— TEXT TO READ —
===============
- Genre: Police procedural
- Created by: Alvin Rakoff
- Written by: Stanley Price Stuart Hepburn Arthur McKenzie John Milne
- Directed by: Alan Dossor Alvin Rakoff
- Starring: Ivan Kaye Peter Armitage Doreen Mantle Dennis Victory Michael Elwyn David Fleeshman Simon Slater
- Composer: Rick Wentworth
- Country of origin: United Kingdom
- Original language: English
- No. of series: 1
- No. of episodes: 6

Production
- Executive producers: Verity Lambert Nick Elliott
- Producer: Sharon Bloom
- Production locations: London, England, UK
- Editor: Jake Bernard
- Running time: 51 minutes
- Production companies: Cinema Verity LWT

Original release
- Network: ITV
- Release: 27 June – 8 August 1992

= Sam Saturday =

Television series

Sam Saturday is a British television police procedural series, broadcast between 27 June and 8 August 1992. The six-part series produced by Cinema Verity in association with LWT, broadcast on the ITV network, follows the work of DI Sam Sterne (Ivan Kaye), a Jewish police detective, as he struggles to balance the demands of the job with his private life. The series was created by writer and director Alvin Rakoff, and was produced by the production company of executive producer Verity Lambert. The series was just one of a number of commissions made by LWT controller of drama Nick Elliott in 1991, following the announcement that both The Ruth Rendell Mysteries and Inspector Morse were to cease production.
===============
— GIVEN RECORDS —
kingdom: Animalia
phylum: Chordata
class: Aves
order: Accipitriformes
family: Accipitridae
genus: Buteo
===============
— REQUIRED TASK —
Transcribe the stretch of the Sam Saturday text from "Television series" through "to cease production.".

— THE RESPONSE —
Television series

Sam Saturday is a British television police procedural series, broadcast between 27 June and 8 August 1992. The six-part series produced by Cinema Verity in association with LWT, broadcast on the ITV network, follows the work of DI Sam Sterne (Ivan Kaye), a Jewish police detective, as he struggles to balance the demands of the job with his private life. The series was created by writer and director Alvin Rakoff, and was produced by the production company of executive producer Verity Lambert. The series was just one of a number of commissions made by LWT controller of drama Nick Elliott in 1991, following the announcement that both The Ruth Rendell Mysteries and Inspector Morse were to cease production.